Rendered images with source text:

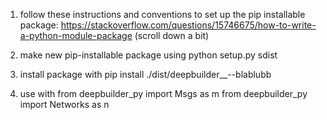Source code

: 1.	follow these instructions and conventions to set up the pip installable package:
	https://stackoverflow.com/questions/15746675/how-to-write-a-python-module-package
	(scroll down a bit)

2.	make new pip-installable package using
	python setup.py sdist

3.	install package with
	pip install ./dist/deepbuilder__--blablubb

4.	use with
	from deepbuilder_py import Msgs as m
	from deepbuilder_py import Networks as n


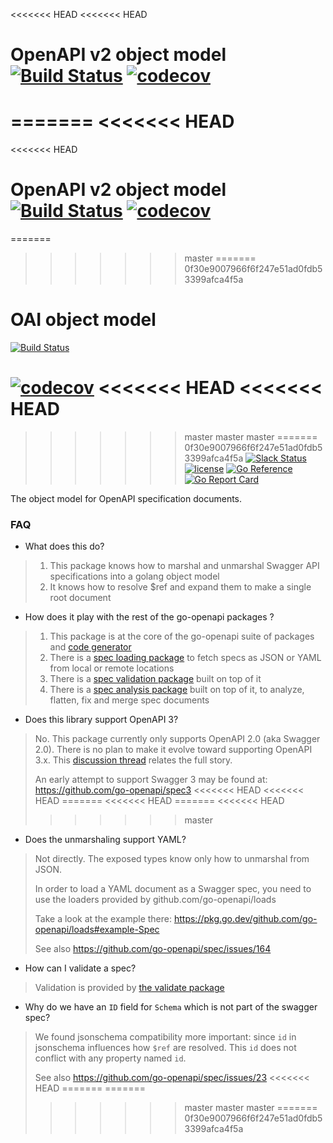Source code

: <<<<<<< HEAD
<<<<<<< HEAD
# OpenAPI v2 object model [![Build Status](https://github.com/go-openapi/spec/actions/workflows/go-test.yml/badge.svg)](https://github.com/go-openapi/spec/actions?query=workflow%3A"go+test") [![codecov](https://codecov.io/gh/go-openapi/spec/branch/master/graph/badge.svg)](https://codecov.io/gh/go-openapi/spec)

=======
<<<<<<< HEAD
=======
<<<<<<< HEAD
# OpenAPI v2 object model [![Build Status](https://github.com/go-openapi/spec/actions/workflows/go-test.yml/badge.svg)](https://github.com/go-openapi/spec/actions?query=workflow%3A"go+test") [![codecov](https://codecov.io/gh/go-openapi/spec/branch/master/graph/badge.svg)](https://codecov.io/gh/go-openapi/spec)

=======
>>>>>>> master
=======
>>>>>>> 0f30e9007966f6f247e51ad0fdb53399afca4f5a
# OAI object model

[![Build Status](https://travis-ci.org/go-openapi/spec.svg?branch=master)](https://travis-ci.org/go-openapi/spec)
<!-- [![Build status](https://ci.appveyor.com/api/projects/status/x377t5o9ennm847o/branch/master?svg=true)](https://ci.appveyor.com/project/casualjim/go-openapi/spec/branch/master) -->
[![codecov](https://codecov.io/gh/go-openapi/spec/branch/master/graph/badge.svg)](https://codecov.io/gh/go-openapi/spec)
<<<<<<< HEAD
<<<<<<< HEAD
=======
>>>>>>> master
>>>>>>> master
>>>>>>> master
=======
>>>>>>> 0f30e9007966f6f247e51ad0fdb53399afca4f5a
[![Slack Status](https://slackin.goswagger.io/badge.svg)](https://slackin.goswagger.io)
[![license](http://img.shields.io/badge/license-Apache%20v2-orange.svg)](https://raw.githubusercontent.com/go-openapi/spec/master/LICENSE)
[![Go Reference](https://pkg.go.dev/badge/github.com/go-openapi/spec.svg)](https://pkg.go.dev/github.com/go-openapi/spec)
[![Go Report Card](https://goreportcard.com/badge/github.com/go-openapi/spec)](https://goreportcard.com/report/github.com/go-openapi/spec)

The object model for OpenAPI specification documents.

### FAQ

* What does this do?

> 1. This package knows how to marshal and unmarshal Swagger API specifications into a golang object model
> 2. It knows how to resolve $ref and expand them to make a single root document

* How does it play with the rest of the go-openapi packages ?

> 1. This package is at the core of the go-openapi suite of packages and [code generator](https://github.com/go-swagger/go-swagger)
> 2. There is a [spec loading package](https://github.com/go-openapi/loads) to fetch specs as JSON or YAML from local or remote locations
> 3. There is a [spec validation package](https://github.com/go-openapi/validate) built on top of it
> 4. There is a [spec analysis package](https://github.com/go-openapi/analysis) built on top of it, to analyze, flatten, fix and merge spec documents

* Does this library support OpenAPI 3?

> No.
> This package currently only supports OpenAPI 2.0 (aka Swagger 2.0).
> There is no plan to make it evolve toward supporting OpenAPI 3.x.
> This [discussion thread](https://github.com/go-openapi/spec/issues/21) relates the full story.
>
> An early attempt to support Swagger 3 may be found at: https://github.com/go-openapi/spec3
<<<<<<< HEAD
<<<<<<< HEAD
=======
<<<<<<< HEAD
=======
<<<<<<< HEAD
>>>>>>> master

* Does the unmarshaling support YAML?

> Not directly. The exposed types know only how to unmarshal from JSON.
>
> In order to load a YAML document as a Swagger spec, you need to use the loaders provided by
> github.com/go-openapi/loads
>
> Take a look at the example there: https://pkg.go.dev/github.com/go-openapi/loads#example-Spec
>
> See also https://github.com/go-openapi/spec/issues/164

* How can I validate a spec?

> Validation is provided by [the validate package](http://github.com/go-openapi/validate)

* Why do we have an `ID` field for `Schema` which is not part of the swagger spec?

> We found jsonschema compatibility more important: since `id` in jsonschema influences
> how `$ref` are resolved.
> This `id` does not conflict with any property named `id`.
>
> See also https://github.com/go-openapi/spec/issues/23
<<<<<<< HEAD
=======
=======
>>>>>>> master
>>>>>>> master
>>>>>>> master
=======
>>>>>>> 0f30e9007966f6f247e51ad0fdb53399afca4f5a
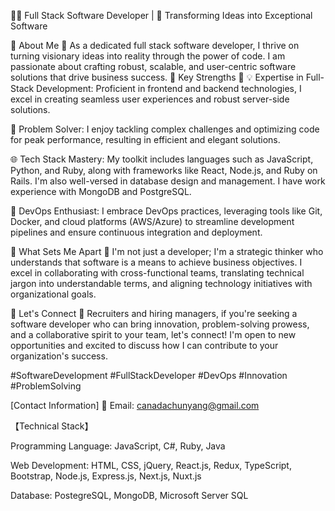 👨‍💻 Full Stack Software Developer | 🌟 Transforming Ideas into Exceptional Software

🔹 About Me 🔹
As a dedicated full stack software developer, I thrive on turning visionary ideas into reality through the power of code. I am passionate about crafting robust, scalable, and user-centric software solutions that drive business success.
🔹 Key Strengths 🔹
💡 Expertise in Full-Stack Development: Proficient in frontend and backend technologies, I excel in creating seamless user experiences and robust server-side solutions.

🚀 Problem Solver: I enjoy tackling complex challenges and optimizing code for peak performance, resulting in efficient and elegant solutions.

🌐 Tech Stack Mastery: My toolkit includes languages such as JavaScript, Python, and Ruby, along with frameworks like React, Node.js, and Ruby on Rails. I'm also well-versed in database design and management. I have work experience with MongoDB and PostgreSQL.

🧰 DevOps Enthusiast: I embrace DevOps practices, leveraging tools like Git, Docker, and cloud platforms (AWS/Azure) to streamline development pipelines and ensure continuous integration and deployment.

🌟 What Sets Me Apart 🌟
I'm not just a developer; I'm a strategic thinker who understands that software is a means to achieve business objectives. I excel in collaborating with cross-functional teams, translating technical jargon into understandable terms, and aligning technology initiatives with organizational goals.

💬 Let's Connect 💬
Recruiters and hiring managers, if you're seeking a software developer who can bring innovation, problem-solving prowess, and a collaborative spirit to your team, let's connect! I'm open to new opportunities and excited to discuss how I can contribute to your organization's success.

#SoftwareDevelopment #FullStackDeveloper #DevOps #Innovation #ProblemSolving

[Contact Information]
📧 Email: canadachunyang@gmail.com

【Technical Stack】

Programming Language: JavaScript, C#, Ruby, Java

Web Development: HTML, CSS, jQuery, React.js, Redux, TypeScript, Bootstrap, Node.js, Express.js, Next.js, Nuxt.js

Database: PostegreSQL, MongoDB, Microsoft Server SQL
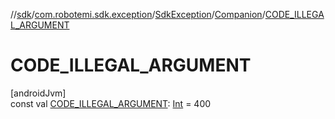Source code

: //[sdk](../../../../index.md)/[com.robotemi.sdk.exception](../../index.md)/[SdkException](../index.md)/[Companion](index.md)/[CODE_ILLEGAL_ARGUMENT](-c-o-d-e_-i-l-l-e-g-a-l_-a-r-g-u-m-e-n-t.md)

# CODE_ILLEGAL_ARGUMENT

[androidJvm]\
const val [CODE_ILLEGAL_ARGUMENT](-c-o-d-e_-i-l-l-e-g-a-l_-a-r-g-u-m-e-n-t.md): [Int](https://kotlinlang.org/api/latest/jvm/stdlib/kotlin/-int/index.html) = 400

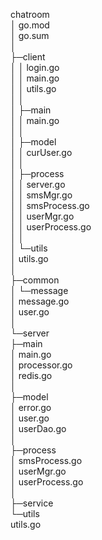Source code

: chatroom  
│  go.mod  
│  go.sum  
│    
├─client  
│  │  login.go  
│  │  main.go  
│  │  utils.go  
│  │    
│  ├─main  
│  │      main.go  
│  │        
│  ├─model  
│  │      curUser.go  
│  │        
│  ├─process  
│  │      server.go  
│  │      smsMgr.go  
│  │      smsProcess.go  
│  │      userMgr.go  
│  │      userProcess.go  
│  │        
│  └─utils  
│          utils.go  
│            
├─common  
│  └─message  
│          message.go  
│          user.go  
│            
└─server  
    ├─main  
    │      main.go  
    │      processor.go  
    │      redis.go  
    │        
    ├─model  
    │      error.go  
    │      user.go  
    │      userDao.go  
    │        
    ├─process  
    │      smsProcess.go  
    │      userMgr.go  
    │      userProcess.go  
    │        
    ├─service  
    └─utils  
            utils.go  
            
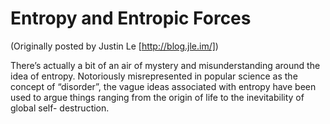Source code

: Entropy and Entropic Forces
===========================

(Originally posted by Justin Le [http://blog.jle.im/])

There’s actually a bit of an air of mystery and misunderstanding around
the idea of entropy. Notoriously misrepresented in popular science as
the concept of “disorder”, the vague ideas associated with entropy have
been used to argue things ranging from the origin of life to the
inevitability of global self- destruction.
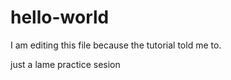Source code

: # hello-world

I am editing this file because the tutorial told me to.

just a lame practice sesion
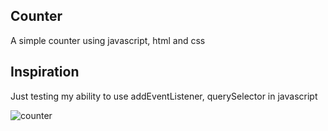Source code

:## Counter
A simple counter using javascript, html and css

## Inspiration 
Just testing my ability to use addEventListener, querySelector in javascript 

![counter](https://user-images.githubusercontent.com/12422620/167405118-1801edf9-445b-4f98-8e0e-42923ae70140.jpg)
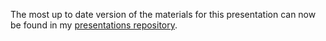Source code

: The most up to date version of the materials for this presentation can now be found in my [presentations repository](https://github.com/jackhannah95/presentations/tree/main/2019-09-25_gu-isd).
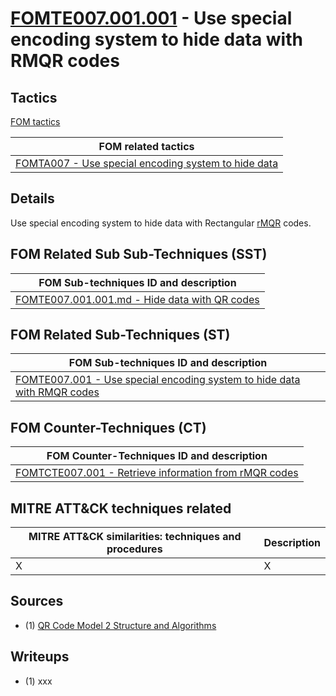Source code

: # [FOMTE007.001.001](https://github.com/blue101010/FOM/blob/main/techniques/FOMTE001.001.001.md) - Use special encoding system to hide data with RMQR codes



## Tactics

[FOM tactics](https://github.com/blue101010/FOM/blob/main/tactics/tactics.md)

| FOM related tactics  |
| --------------------------------------- |
| [FOMTA007 - Use special encoding system to hide data](https://github.com/blue101010/FOM/blob/main/tactics/FOMTA007.md)   |

## Details

Use special encoding system to hide data with Rectangular [rMQR](https://www.qrcode.com/en/codes/rmqr.html) codes.


## FOM Related Sub Sub-Techniques (SST)

| FOM Sub-techniques ID and description  |
| --------------------------------------- |
| [FOMTE007.001.001.md - Hide data with QR codes](https://github.com/blue101010/FOM/blob/main/techniques/FOMTE007.001.001.md)   |


## FOM Related Sub-Techniques (ST)

| FOM Sub-techniques ID and description  |
| --------------------------------------- |
| [FOMTE007.001 - Use special encoding system to hide data with RMQR codes](https://github.com/blue101010/FOM/blob/main/techniques/FOMTE007.001.md)   |

## FOM Counter-Techniques (CT)

| FOM Counter-Techniques ID  and description  |
| --------------------------------------- |
| [FOMTCTE007.001 - Retrieve information from rMQR codes](https://github.com/blue101010/FOM/blob/main/countertechniques/FOMCTE007.001.md) |


## MITRE ATT&CK techniques related

|  MITRE ATT&CK similarities: techniques and procedures |       Description               |
| --------------------------------------------------- | ----------------------------------|
| X  | X |

## Sources

- (1) [QR Code Model 2 Structure and Algorithms](https://franckybox.com/wp-content/uploads/qrcode.pdf)

## Writeups

 - (1) xxx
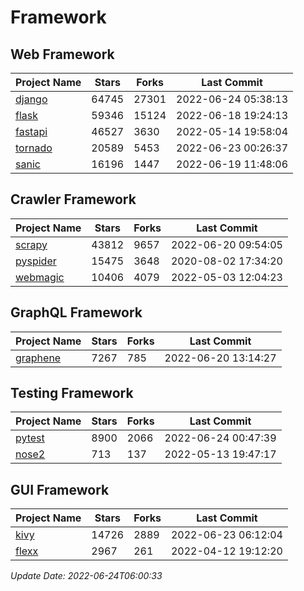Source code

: # Framework

## Web Framework
| Project Name | Stars | Forks | Last Commit |
| ------------ | ----- | ----- | ----------- |
| [django](https://github.com/django/django) | 64745 | 27301 | 2022-06-24 05:38:13 |
| [flask](https://github.com/pallets/flask) | 59346 | 15124 | 2022-06-18 19:24:13 |
| [fastapi](https://github.com/tiangolo/fastapi) | 46527 | 3630 | 2022-05-14 19:58:04 |
| [tornado](https://github.com/tornadoweb/tornado) | 20589 | 5453 | 2022-06-23 00:26:37 |
| [sanic](https://github.com/sanic-org/sanic) | 16196 | 1447 | 2022-06-19 11:48:06 |

## Crawler Framework
| Project Name | Stars | Forks | Last Commit |
| ------------ | ----- | ----- | ----------- |
| [scrapy](https://github.com/scrapy/scrapy) | 43812 | 9657 | 2022-06-20 09:54:05 |
| [pyspider](https://github.com/binux/pyspider) | 15475 | 3648 | 2020-08-02 17:34:20 |
| [webmagic](https://github.com/code4craft/webmagic) | 10406 | 4079 | 2022-05-03 12:04:23 |

## GraphQL Framework
| Project Name | Stars | Forks | Last Commit |
| ------------ | ----- | ----- | ----------- |
| [graphene](https://github.com/graphql-python/graphene) | 7267 | 785 | 2022-06-20 13:14:27 |

## Testing Framework
| Project Name | Stars | Forks | Last Commit |
| ------------ | ----- | ----- | ----------- |
| [pytest](https://github.com/pytest-dev/pytest) | 8900 | 2066 | 2022-06-24 00:47:39 |
| [nose2](https://github.com/nose-devs/nose2) | 713 | 137 | 2022-05-13 19:47:17 |

## GUI Framework
| Project Name | Stars | Forks | Last Commit |
| ------------ | ----- | ----- | ----------- |
| [kivy](https://github.com/kivy/kivy) | 14726 | 2889 | 2022-06-23 06:12:04 |
| [flexx](https://github.com/flexxui/flexx) | 2967 | 261 | 2022-04-12 19:12:20 |

*Update Date: 2022-06-24T06:00:33*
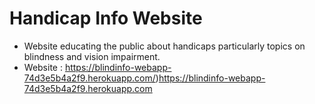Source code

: # Handicap Info Website
- Website educating the public about handicaps particularly topics on blindness and vision impairment.
- Website : https://blindinfo-webapp-74d3e5b4a2f9.herokuapp.com/)https://blindinfo-webapp-74d3e5b4a2f9.herokuapp.com
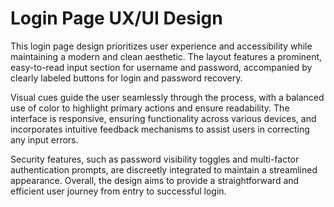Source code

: # Login Page UX/UI Design

This login page design prioritizes user experience and accessibility while maintaining a modern and clean aesthetic. The layout features a prominent, easy-to-read input section for username and password, accompanied by clearly labeled buttons for login and password recovery. 

Visual cues guide the user seamlessly through the process, with a balanced use of color to highlight primary actions and ensure readability. The interface is responsive, ensuring functionality across various devices, and incorporates intuitive feedback mechanisms to assist users in correcting any input errors.

Security features, such as password visibility toggles and multi-factor authentication prompts, are discreetly integrated to maintain a streamlined appearance. Overall, the design aims to provide a straightforward and efficient user journey from entry to successful login.
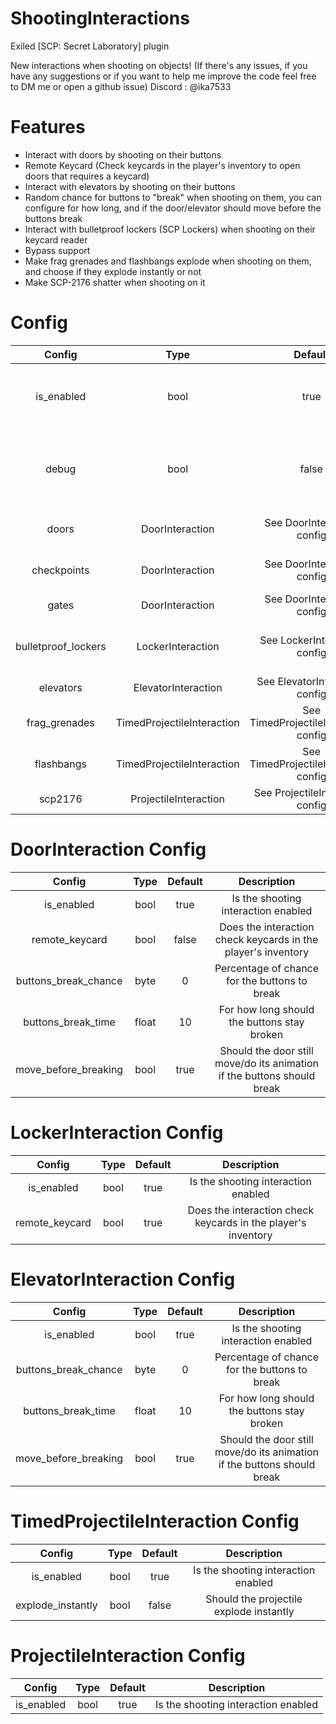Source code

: # ShootingInteractions
Exiled [SCP: Secret Laboratory] plugin

New interactions when shooting on objects!
(If there's any issues, if you have any suggestions or if you want to help me improve the code feel free to DM me or open a github issue)
Discord : @ika7533

# Features
* Interact with doors by shooting on their buttons
* Remote Keycard (Check keycards in the player's inventory to open doors that requires a keycard)
* Interact with elevators by shooting on their buttons
* Random chance for buttons to "break" when shooting on them, you can configure for how long, and if the door/elevator should move before the buttons break
* Interact with bulletproof lockers (SCP Lockers) when shooting on their keycard reader
* Bypass support
* Make frag grenades and flashbangs explode when shooting on them, and choose if they explode instantly or not
* Make SCP-2176 shatter when shooting on it

# Config
| Config | Type | Default | Description |
| :-------------: | :---------: | :---------: | :---------:
| is_enabled | bool | true | Indicates whether the plugin is enabled or not
| debug | bool | false | Indicates whether the plugin's debug logs are enabled or not
| doors | DoorInteraction | See DoorInteraction config | Normal doors buttons
| checkpoints | DoorInteraction | See DoorInteraction config | Checkpoint doors buttons
| gates | DoorInteraction | See DoorInteraction config | Gates buttons
| bulletproof_lockers | LockerInteraction | See LockerInteraction config | Bulletproof lockers keycard readers
| elevators | ElevatorInteraction | See ElevatorInteraction config | Elevators buttons
| frag_grenades | TimedProjectileInteraction | See TimedProjectileInteraction config | Frag grenades
| flashbangs | TimedProjectileInteraction | See TimedProjectileInteraction config | Flashbangs
| scp2176 | ProjectileInteraction | See ProjectileInteraction config | SCP-2176

# DoorInteraction Config
| Config | Type | Default | Description |
| :-------------: | :---------: | :---------: | :---------:
| is_enabled | bool | true | Is the shooting interaction enabled
| remote_keycard | bool | false | Does the interaction check keycards in the player's inventory
| buttons_break_chance | byte | 0 | Percentage of chance for the buttons to break
| buttons_break_time | float | 10 | For how long should the buttons stay broken
| move_before_breaking | bool | true | Should the door still move/do its animation if the buttons should break

# LockerInteraction Config
| Config | Type | Default | Description |
| :-------------: | :---------: | :---------: | :---------:
| is_enabled | bool | true | Is the shooting interaction enabled
| remote_keycard | bool | true | Does the interaction check keycards in the player's inventory

# ElevatorInteraction Config
| Config | Type | Default | Description |
| :-------------: | :---------: | :---------: | :---------:
| is_enabled | bool | true | Is the shooting interaction enabled
| buttons_break_chance | byte | 0 | Percentage of chance for the buttons to break
| buttons_break_time | float | 10 | For how long should the buttons stay broken
| move_before_breaking | bool | true | Should the door still move/do its animation if the buttons should break

# TimedProjectileInteraction Config
| Config | Type | Default | Description |
| :-------------: | :---------: | :---------: | :---------:
| is_enabled | bool | true | Is the shooting interaction enabled
| explode_instantly | bool | false | Should the projectile explode instantly

# ProjectileInteraction Config
| Config | Type | Default | Description |
| :-------------: | :---------: | :---------: | :---------:
| is_enabled | bool | true | Is the shooting interaction enabled
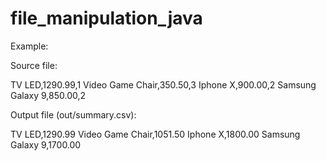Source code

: # file_manipulation_java

Example:

Source file:



TV LED,1290.99,1
Video Game Chair,350.50,3
Iphone X,900.00,2
Samsung Galaxy 9,850.00,2





Output file (out/summary.csv):


TV LED,1290.99
Video Game Chair,1051.50
Iphone X,1800.00
Samsung Galaxy 9,1700.00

● **YOUR TASK**
Wherever the word "Chair" occurs in the data above, copy the line it sits in.

● **RESULT OF THIS TASK**
Video Game Chair,350.50,3
Video Game Chair,1051.50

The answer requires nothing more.